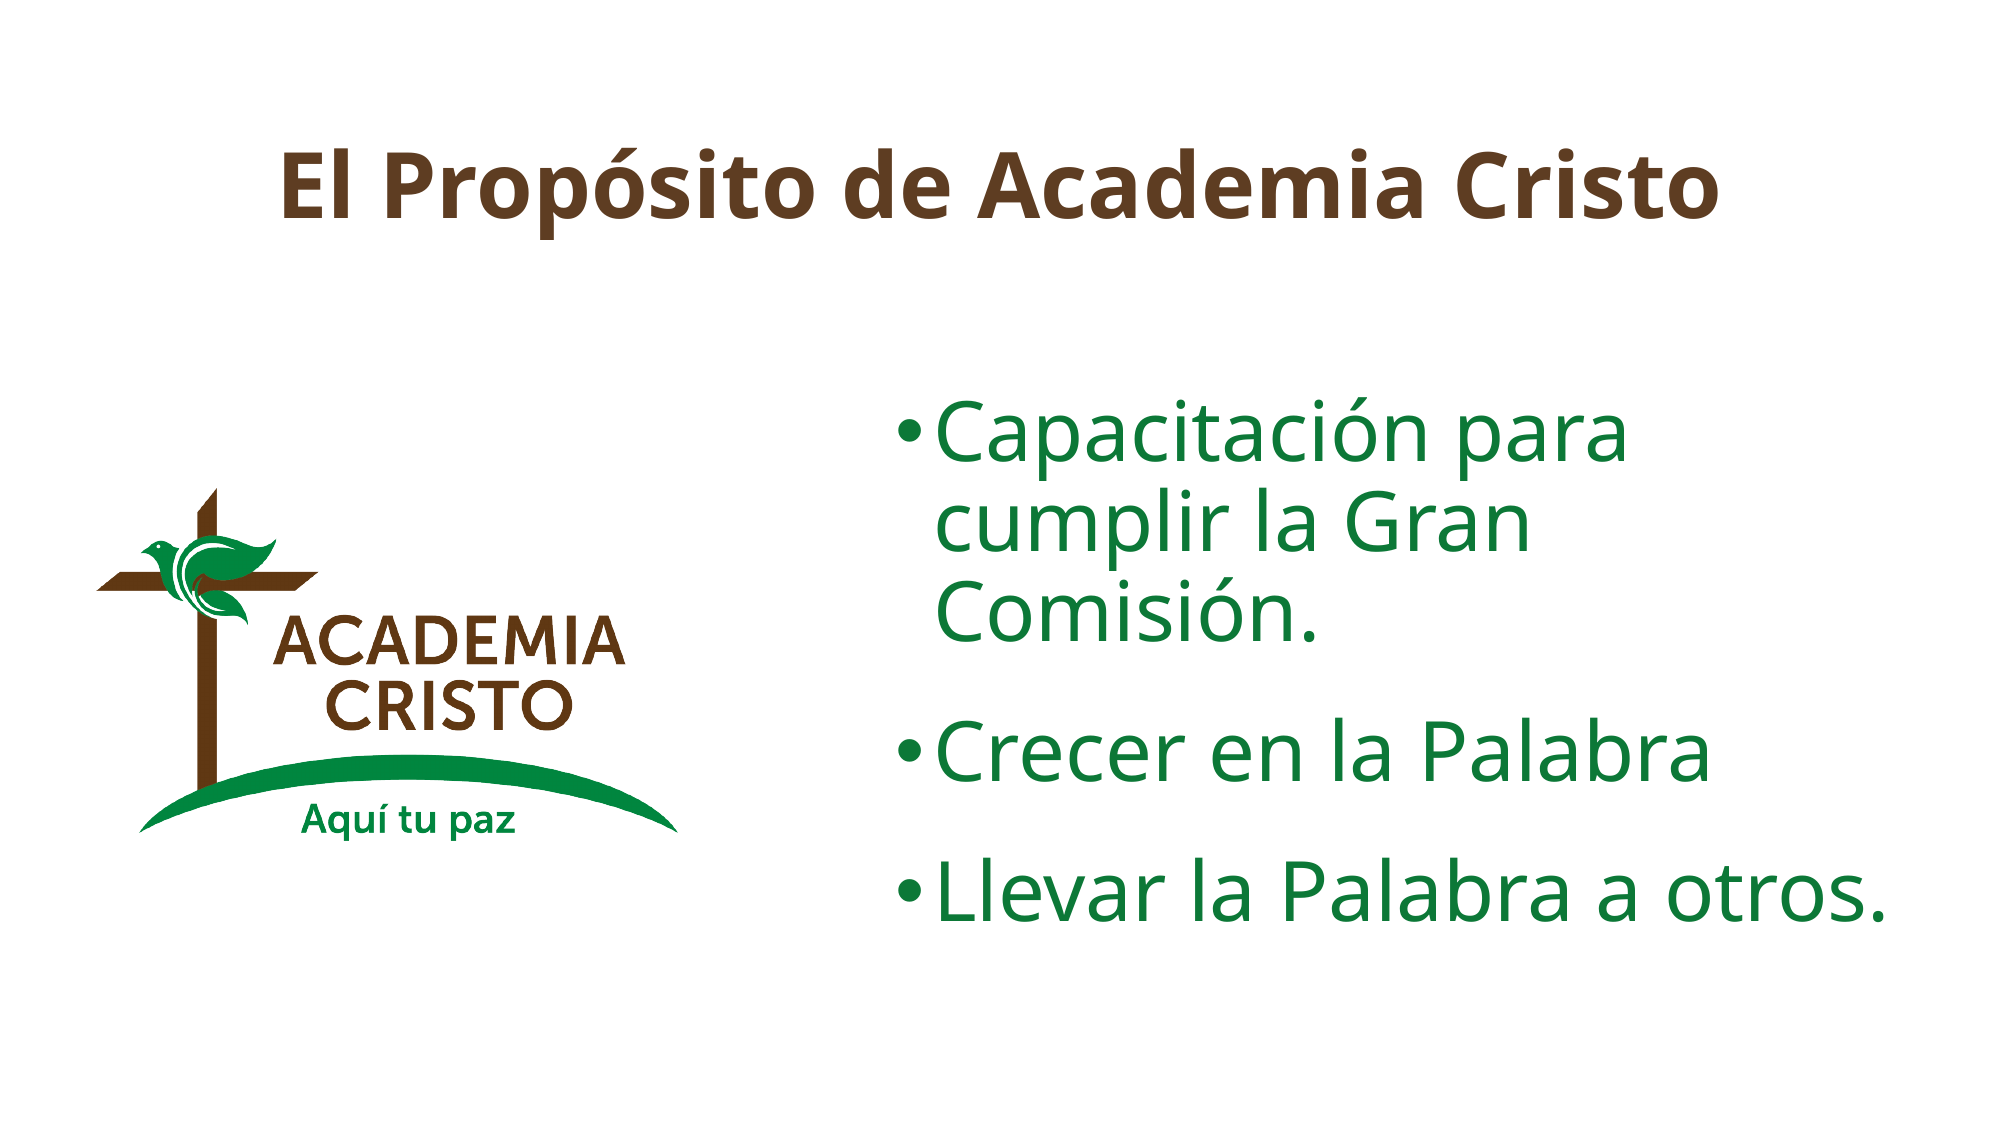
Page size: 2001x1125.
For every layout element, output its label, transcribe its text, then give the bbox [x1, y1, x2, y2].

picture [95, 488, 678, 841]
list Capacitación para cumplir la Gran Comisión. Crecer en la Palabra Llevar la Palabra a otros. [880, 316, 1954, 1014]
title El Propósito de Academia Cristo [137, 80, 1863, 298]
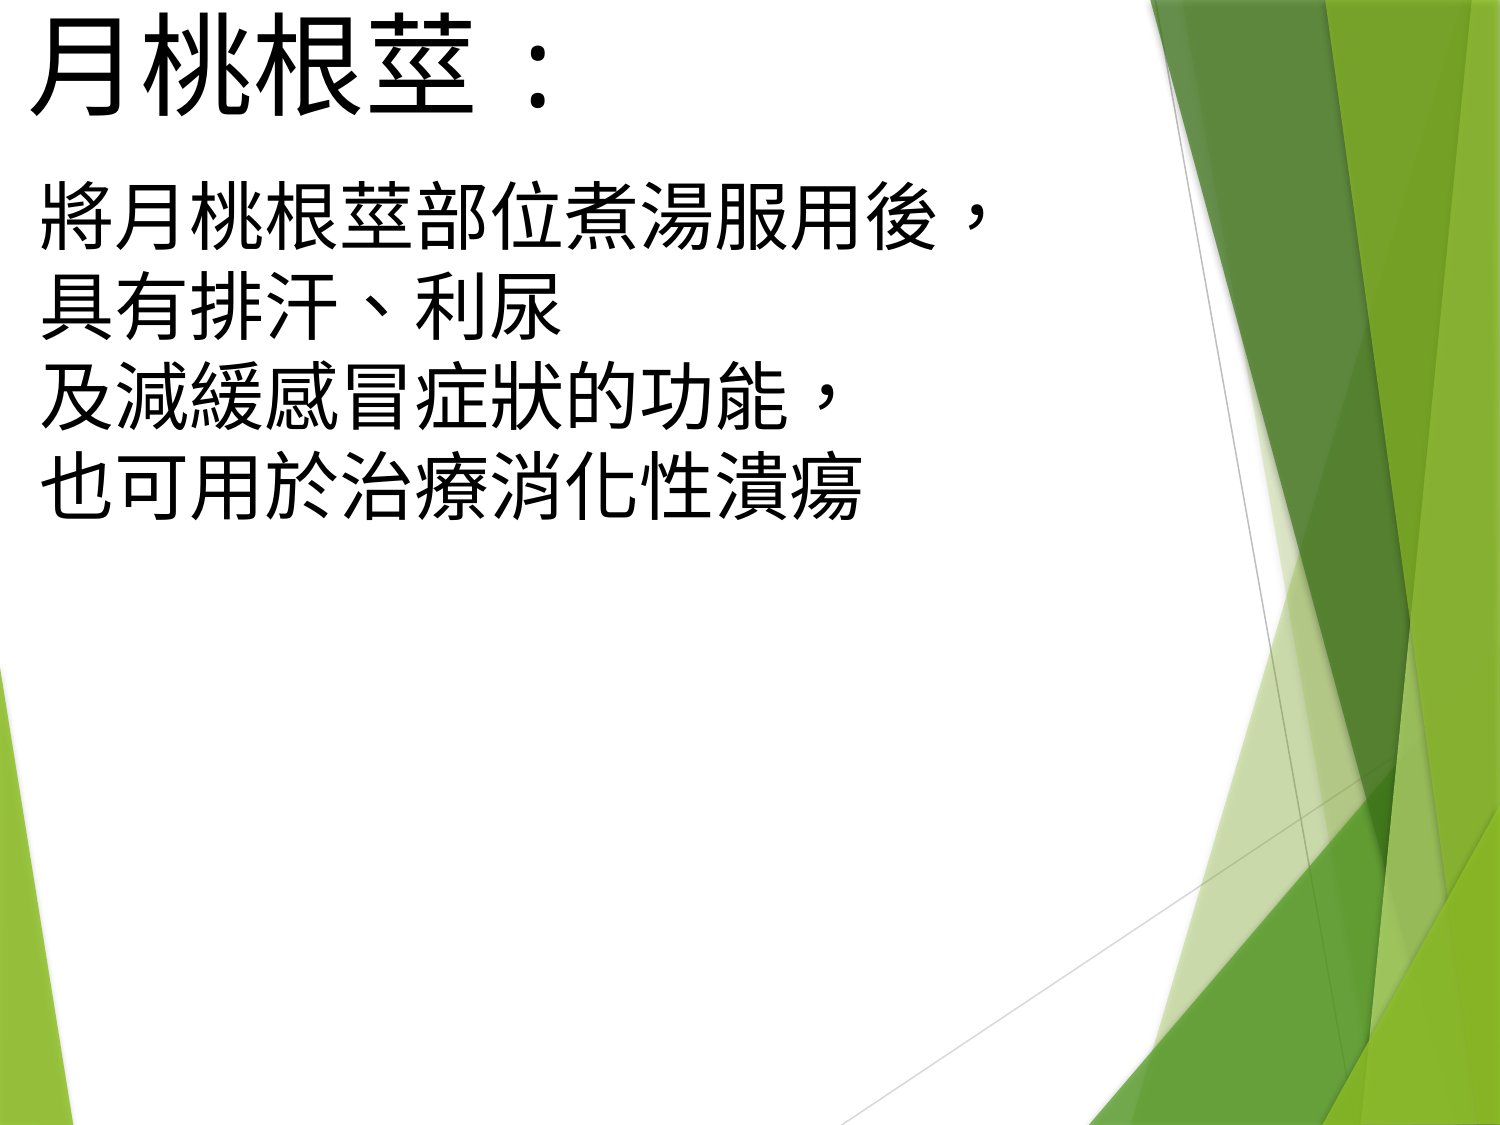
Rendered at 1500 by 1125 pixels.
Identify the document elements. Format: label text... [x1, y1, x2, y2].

Exercise |
Leave out the pictures and give the rest of the material again, unaltered.

Solution below |
Page size: 2001x1125.
For every layout element, output its label, transcribe its text, then give the bbox [x1, y1, x2, y2].

picture [95, 488, 678, 841]
list Capacitación para cumplir la Gran Comisión. Crecer en la Palabra Llevar la Palabra a otros. [880, 316, 1954, 1014]
title El Propósito de Academia Cristo [137, 80, 1863, 298]
Rendered at 1500 by 1125 pixels.
Identify the document elements. Format: label text... [x1, y1, x2, y2].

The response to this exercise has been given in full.